# Kittens for Adoption



## Fatima (Nov 6, 2010)

Hi, 

Im looking to adopt a small kitten around 6 weeks old . If anyone knows where i can get one please do reply. 

Thankss:clap2:


----------



## Horus (Sep 17, 2010)

I have seen loads wandering around at Khan El-Khalili Market in Cairo on the night - you won't even need to pay for them 

I wanted them ALL 

If you don't see any just put some food out you soon will


----------



## Helen Ellis (Aug 9, 2008)

Fatima said:


> Hi,
> 
> Im looking to adopt a small kitten around 6 weeks old . If anyone knows where i can get one please do reply.
> 
> Thankss:clap2:


A friend has 6 in Hurghada, white and multi col.
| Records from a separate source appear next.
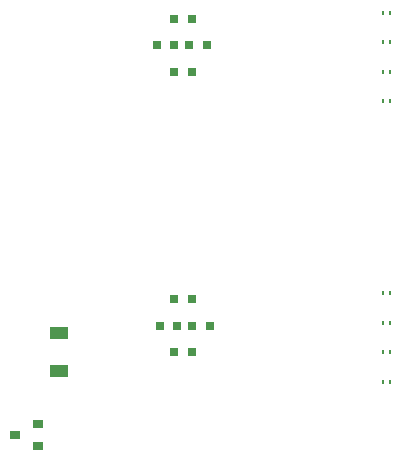
<source format=gbr>
%TF.GenerationSoftware,Altium Limited,Altium Designer,23.6.0 (18)*%
G04 Layer_Color=8421504*
%FSLAX26Y26*%
%MOIN*%
%TF.SameCoordinates,30E3F9D9-9B49-4D85-A541-89FB00A1F4BC*%
%TF.FilePolarity,Positive*%
%TF.FileFunction,Paste,Top*%
%TF.Part,Single*%
G01*
G75*
%TA.AperFunction,SMDPad,CuDef*%
%ADD11R,0.059055X0.039370*%
%ADD12R,0.035433X0.031496*%
%ADD13R,0.009842X0.011811*%
%ADD14R,0.031496X0.031496*%
D11*
X1456693Y1108268D02*
D03*
Y1234252D02*
D03*
D12*
X1387795Y858268D02*
D03*
Y933071D02*
D03*
X1309055Y895669D02*
D03*
D13*
X2559055Y2303150D02*
D03*
X2535433D02*
D03*
X2559055Y2204724D02*
D03*
X2535433D02*
D03*
X2559055Y2106299D02*
D03*
X2535433D02*
D03*
X2559055Y2007874D02*
D03*
X2535433D02*
D03*
X2559055Y1072835D02*
D03*
X2535433D02*
D03*
X2559055Y1171260D02*
D03*
X2535433D02*
D03*
X2559055Y1269685D02*
D03*
X2535433D02*
D03*
X2559055Y1368110D02*
D03*
X2535433D02*
D03*
D14*
X1899606Y1259842D02*
D03*
X1958661D02*
D03*
X1889764Y2194882D02*
D03*
X1948819D02*
D03*
X1840551Y2194882D02*
D03*
X1781496D02*
D03*
X1899606Y1171260D02*
D03*
X1840551D02*
D03*
X1850394Y1259842D02*
D03*
X1791339D02*
D03*
X1840551Y1348425D02*
D03*
X1899606D02*
D03*
X1840551Y2283465D02*
D03*
X1899606D02*
D03*
X1899606Y2106299D02*
D03*
X1840551D02*
D03*
%TF.MD5,bb10b255fb739435c61919f01e11619e*%
M02*

</source>
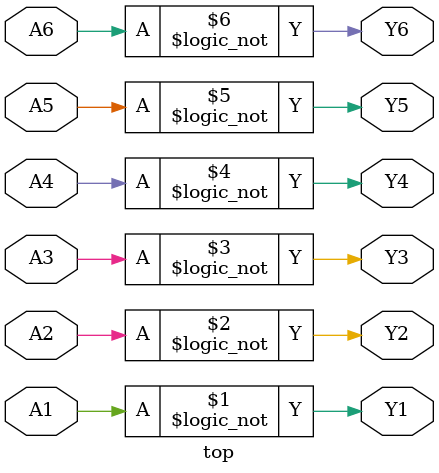
<source format=v>

/*
 * 74x04: Hex (6) inverter gates
 */
module top(A1, Y1,
           A2, Y2,
           A3, Y3,
           A4, Y4,
           A5, Y5,
           A6, Y6);

   (* LOC = "FB1_1" *) input A1;
   (* LOC = "FB1_2" *) output Y1;

   (* LOC = "FB1_3" *) input A2;
   (* LOC = "FB1_4" *) output Y2;

   (* LOC = "FB1_5" *) input A3;
   (* LOC = "FB1_6" *) output Y3;

   (* LOC = "FB1_7" *) input A4;
   (* LOC = "FB1_8" *) output Y4;

   (* LOC = "FB1_9" *) input A5;
   (* LOC = "FB1_10" *) output Y5;

   (* LOC = "FB1_11" *) input A6;
   (* LOC = "FB1_12" *) output Y6;

   assign Y1 = !A1;
   assign Y2 = !A2;
   assign Y3 = !A3;
   assign Y4 = !A4;
   assign Y5 = !A5;
   assign Y6 = !A6;

endmodule

</source>
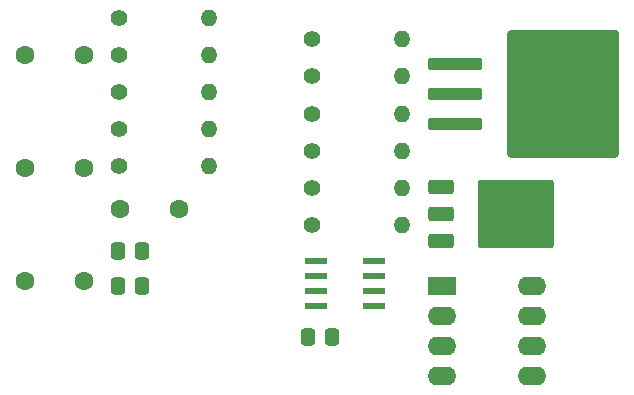
<source format=gbr>
%TF.GenerationSoftware,KiCad,Pcbnew,7.0.8*%
%TF.CreationDate,2023-11-23T11:48:21-03:00*%
%TF.ProjectId,design,64657369-676e-42e6-9b69-6361645f7063,rev?*%
%TF.SameCoordinates,Original*%
%TF.FileFunction,Copper,L1,Top*%
%TF.FilePolarity,Positive*%
%FSLAX46Y46*%
G04 Gerber Fmt 4.6, Leading zero omitted, Abs format (unit mm)*
G04 Created by KiCad (PCBNEW 7.0.8) date 2023-11-23 11:48:21*
%MOMM*%
%LPD*%
G01*
G04 APERTURE LIST*
G04 Aperture macros list*
%AMRoundRect*
0 Rectangle with rounded corners*
0 $1 Rounding radius*
0 $2 $3 $4 $5 $6 $7 $8 $9 X,Y pos of 4 corners*
0 Add a 4 corners polygon primitive as box body*
4,1,4,$2,$3,$4,$5,$6,$7,$8,$9,$2,$3,0*
0 Add four circle primitives for the rounded corners*
1,1,$1+$1,$2,$3*
1,1,$1+$1,$4,$5*
1,1,$1+$1,$6,$7*
1,1,$1+$1,$8,$9*
0 Add four rect primitives between the rounded corners*
20,1,$1+$1,$2,$3,$4,$5,0*
20,1,$1+$1,$4,$5,$6,$7,0*
20,1,$1+$1,$6,$7,$8,$9,0*
20,1,$1+$1,$8,$9,$2,$3,0*%
G04 Aperture macros list end*
%TA.AperFunction,SMDPad,CuDef*%
%ADD10R,1.981200X0.558800*%
%TD*%
%TA.AperFunction,ComponentPad*%
%ADD11C,1.600000*%
%TD*%
%TA.AperFunction,ComponentPad*%
%ADD12C,1.400000*%
%TD*%
%TA.AperFunction,ComponentPad*%
%ADD13O,1.400000X1.400000*%
%TD*%
%TA.AperFunction,SMDPad,CuDef*%
%ADD14RoundRect,0.250000X-0.337500X-0.475000X0.337500X-0.475000X0.337500X0.475000X-0.337500X0.475000X0*%
%TD*%
%TA.AperFunction,ComponentPad*%
%ADD15R,2.400000X1.600000*%
%TD*%
%TA.AperFunction,ComponentPad*%
%ADD16O,2.400000X1.600000*%
%TD*%
%TA.AperFunction,SMDPad,CuDef*%
%ADD17RoundRect,0.250000X-0.850000X-0.350000X0.850000X-0.350000X0.850000X0.350000X-0.850000X0.350000X0*%
%TD*%
%TA.AperFunction,SMDPad,CuDef*%
%ADD18RoundRect,0.249997X-2.950003X-2.650003X2.950003X-2.650003X2.950003X2.650003X-2.950003X2.650003X0*%
%TD*%
%TA.AperFunction,SMDPad,CuDef*%
%ADD19RoundRect,0.250000X-1.275000X-1.125000X1.275000X-1.125000X1.275000X1.125000X-1.275000X1.125000X0*%
%TD*%
%TA.AperFunction,SMDPad,CuDef*%
%ADD20RoundRect,0.250000X-2.050000X-0.300000X2.050000X-0.300000X2.050000X0.300000X-2.050000X0.300000X0*%
%TD*%
%TA.AperFunction,SMDPad,CuDef*%
%ADD21RoundRect,0.250002X-4.449998X-5.149998X4.449998X-5.149998X4.449998X5.149998X-4.449998X5.149998X0*%
%TD*%
%TA.AperFunction,SMDPad,CuDef*%
%ADD22RoundRect,0.250000X-2.025000X-2.375000X2.025000X-2.375000X2.025000X2.375000X-2.025000X2.375000X0*%
%TD*%
G04 APERTURE END LIST*
D10*
%TO.P,U3,1,NC*%
%TO.N,unconnected-(U3-NC-Pad1)*%
X146755800Y-96912100D03*
%TO.P,U3,2,IN-*%
%TO.N,load*%
X146755800Y-98182100D03*
%TO.P,U3,3,IN+*%
%TO.N,Earth*%
X146755800Y-99452100D03*
%TO.P,U3,4,V-*%
%TO.N,-12V*%
X146755800Y-100722100D03*
%TO.P,U3,5,NC*%
%TO.N,unconnected-(U3-NC-Pad5)*%
X151683400Y-100722100D03*
%TO.P,U3,6,OUT*%
%TO.N,Net-(U3-OUT)*%
X151683400Y-99452100D03*
%TO.P,U3,7,V+*%
%TO.N,+12V*%
X151683400Y-98182100D03*
%TO.P,U3,8,NC*%
%TO.N,unconnected-(U3-NC-Pad8)*%
X151683400Y-96912100D03*
%TD*%
D11*
%TO.P,C4,1*%
%TO.N,+12V*%
X122112500Y-98620000D03*
%TO.P,C4,2*%
%TO.N,Earth*%
X127112500Y-98620000D03*
%TD*%
%TO.P,C3,1*%
%TO.N,Net-(U1-VI)*%
X122112500Y-89070000D03*
%TO.P,C3,2*%
%TO.N,Earth*%
X127112500Y-89070000D03*
%TD*%
%TO.P,C1,1*%
%TO.N,-12V*%
X122112500Y-79520000D03*
%TO.P,C1,2*%
%TO.N,Earth*%
X127112500Y-79520000D03*
%TD*%
D12*
%TO.P,R11,1*%
%TO.N,Net-(J3-Pin_1)*%
X130112500Y-88920000D03*
D13*
%TO.P,R11,2*%
%TO.N,Net-(U4B--)*%
X137732500Y-88920000D03*
%TD*%
D12*
%TO.P,R10,1*%
%TO.N,Net-(U4B--)*%
X130112500Y-85770000D03*
D13*
%TO.P,R10,2*%
%TO.N,Net-(U3-OUT)*%
X137732500Y-85770000D03*
%TD*%
D12*
%TO.P,R9,1*%
%TO.N,Net-(R7-Pad1)*%
X130112500Y-82620000D03*
D13*
%TO.P,R9,2*%
%TO.N,Earth*%
X137732500Y-82620000D03*
%TD*%
D12*
%TO.P,R8,1*%
%TO.N,Net-(U3-OUT)*%
X130112500Y-79470000D03*
D13*
%TO.P,R8,2*%
%TO.N,Net-(R7-Pad1)*%
X137732500Y-79470000D03*
%TD*%
D12*
%TO.P,R7,1*%
%TO.N,Net-(R7-Pad1)*%
X130112500Y-76320000D03*
D13*
%TO.P,R7,2*%
%TO.N,load*%
X137732500Y-76320000D03*
%TD*%
D14*
%TO.P,C7,1*%
%TO.N,-12V*%
X130005000Y-99060000D03*
%TO.P,C7,2*%
%TO.N,Earth*%
X132080000Y-99060000D03*
%TD*%
%TO.P,C6,1*%
%TO.N,+12V*%
X130005000Y-96050000D03*
%TO.P,C6,2*%
%TO.N,Earth*%
X132080000Y-96050000D03*
%TD*%
%TO.P,C5,1*%
%TO.N,load*%
X146072500Y-103400000D03*
%TO.P,C5,2*%
%TO.N,Earth*%
X148147500Y-103400000D03*
%TD*%
D11*
%TO.P,C2,1*%
%TO.N,Net-(U2-IN)*%
X130212500Y-92520000D03*
%TO.P,C2,2*%
%TO.N,Earth*%
X135212500Y-92520000D03*
%TD*%
D15*
%TO.P,U4,1*%
%TO.N,Net-(R3-Pad2)*%
X157480000Y-99060000D03*
D16*
%TO.P,U4,2,-*%
%TO.N,Net-(U4A--)*%
X157480000Y-101600000D03*
%TO.P,U4,3,+*%
%TO.N,load*%
X157480000Y-104140000D03*
%TO.P,U4,4*%
%TO.N,N/C*%
X157480000Y-106680000D03*
%TO.P,U4,5,+*%
%TO.N,Earth*%
X165100000Y-106680000D03*
%TO.P,U4,6,-*%
%TO.N,Net-(U4B--)*%
X165100000Y-104140000D03*
%TO.P,U4,7*%
%TO.N,Net-(J3-Pin_1)*%
X165100000Y-101600000D03*
%TO.P,U4,8*%
%TO.N,N/C*%
X165100000Y-99060000D03*
%TD*%
D17*
%TO.P,U2,1,IN*%
%TO.N,Net-(U2-IN)*%
X157380000Y-90680000D03*
%TO.P,U2,2,GND*%
%TO.N,Earth*%
X157380000Y-92960000D03*
%TO.P,U2,3,OUT*%
%TO.N,+12V*%
X157380000Y-95240000D03*
D18*
%TO.P,U2,2,GND*%
%TO.N,Earth*%
X163680000Y-92960000D03*
D19*
X165355000Y-94485000D03*
X162005000Y-91435000D03*
X165355000Y-91435000D03*
X162005000Y-94485000D03*
%TD*%
D20*
%TO.P,U1,1,GND*%
%TO.N,Earth*%
X158580000Y-80220000D03*
%TO.P,U1,2,VI*%
%TO.N,Net-(U1-VI)*%
X158580000Y-82760000D03*
%TO.P,U1,3,VO*%
%TO.N,-12V*%
X158580000Y-85300000D03*
D21*
%TO.P,U1,2,VI*%
%TO.N,Net-(U1-VI)*%
X167730000Y-82760000D03*
D22*
X170155000Y-85535000D03*
X165305000Y-79985000D03*
X170155000Y-79985000D03*
X165305000Y-85535000D03*
%TD*%
D12*
%TO.P,R6,1*%
%TO.N,load*%
X146410000Y-93910000D03*
D13*
%TO.P,R6,2*%
%TO.N,Net-(J2-Pin_2)*%
X154030000Y-93910000D03*
%TD*%
D12*
%TO.P,R5,1*%
%TO.N,Earth*%
X146410000Y-90760000D03*
D13*
%TO.P,R5,2*%
%TO.N,Net-(U4A--)*%
X154030000Y-90760000D03*
%TD*%
D12*
%TO.P,R4,1*%
%TO.N,Net-(U4A--)*%
X146410000Y-87610000D03*
D13*
%TO.P,R4,2*%
%TO.N,Net-(R3-Pad2)*%
X154030000Y-87610000D03*
%TD*%
D12*
%TO.P,R3,1*%
%TO.N,load*%
X146410000Y-84460000D03*
D13*
%TO.P,R3,2*%
%TO.N,Net-(R3-Pad2)*%
X154030000Y-84460000D03*
%TD*%
D12*
%TO.P,R2,1*%
%TO.N,Net-(J1-Pin_3)*%
X146410000Y-81310000D03*
D13*
%TO.P,R2,2*%
%TO.N,Net-(U2-IN)*%
X154030000Y-81310000D03*
%TD*%
D12*
%TO.P,R1,1*%
%TO.N,Net-(U1-VI)*%
X146410000Y-78160000D03*
D13*
%TO.P,R1,2*%
%TO.N,Net-(J1-Pin_1)*%
X154030000Y-78160000D03*
%TD*%
M02*

</source>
Is that any use?


----------



## MaidenScotland (Jun 6, 2009)

Try here 

http://www.facebook.com/group.php?gid=16217425153

Egyptian Mau Rescue Organization (EMRO) emaurescue.org :: adopt a mau


----------



## ekexpat (Mar 23, 2010)

*Hi*

Are you still looking for a kitten? I rescued 3 yesterday. IF you are PLEASE call me !!! 




Fatima said:


> Hi,
> 
> Im looking to adopt a small kitten around 6 weeks old . If anyone knows where i can get one please do reply.
> 
> Thankss:clap2:


----------



## Fatima (Nov 6, 2010)

Hi, 

I have found 2 homeless kittens already. Thanks for the help


----------